RHABARBER

Der Rhabarber ist ein untrüglicher Frühlingsbote. Aus ihm lassen sich viele süße  Köstlichkeiten zaubern, aber auch Würziges. Beim Schlemmen muss man sich jedoch beeilen, da das langstielige Gewächs nur von Mai bis Juni geerntet wird. Rhabarber wird zwar zumeist wie Obst (z. B. in Form von Kompott oder als Rhabarberkuchen und auch als Saft und Nektar) zubereitet, gehört botanisch jedoch zur Familie der Knöterichgewächse und ist somit ein Gemüse. Rhabarber ist harntreibend, blutreinigend und entschlackend und gilt als verdauungsförderndes Heilmittel. Menschen mit empfindlichem Magen, Durchfallneigung oder Nierenproblemen sollten das stark  Säurehaltige Gemüse jedoch nur in Maßen essen - wie auch Rheuma- und
Gichtpatienten. Ein weiteres Problem ist der Oxalsäuregehalt.

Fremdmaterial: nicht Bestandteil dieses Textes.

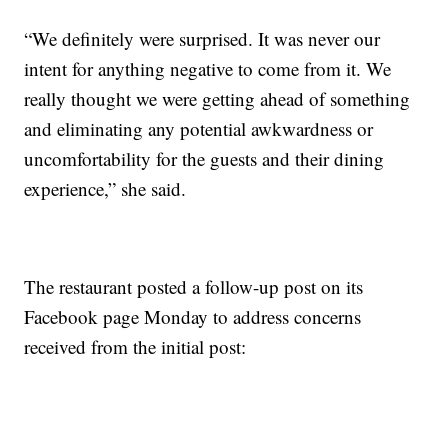
“We definitely were surprised. It was never our
intent for anything negative to come from it. We
really thought we were getting ahead of something
and eliminating any potential awkwardness or
uncomfortability for the guests and their dining
experience,” she said.
The restaurant posted a follow-up post on its
Facebook page Monday to address concerns
received from the initial post:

Besonders die ungenießbaren Blätter enthalten viel Oxalsäure, die in hohen Dosen tödlich sein kann. Um den Oxalsäuregehalt des eigentlich sehr gesunden Rhabarbers möglichst gering zu halten, sollte man junges Gemüse verwenden, Rhabarber nicht mehr nach dem 24. Juni kaufen, die Stangen schälen und vor allem ältere Pflanzen abkochen. Das Kochwasser sollte nicht weiter verwendet werden. Bewahren Sie Rhabarber nie in Metallgefäßen oder in Alufolie auf. Dabei können giftige Stoffe entstehen. Bewahren Sie Rhabarber lieber in ein Küchentuch gehüllt im Kühlfach auf.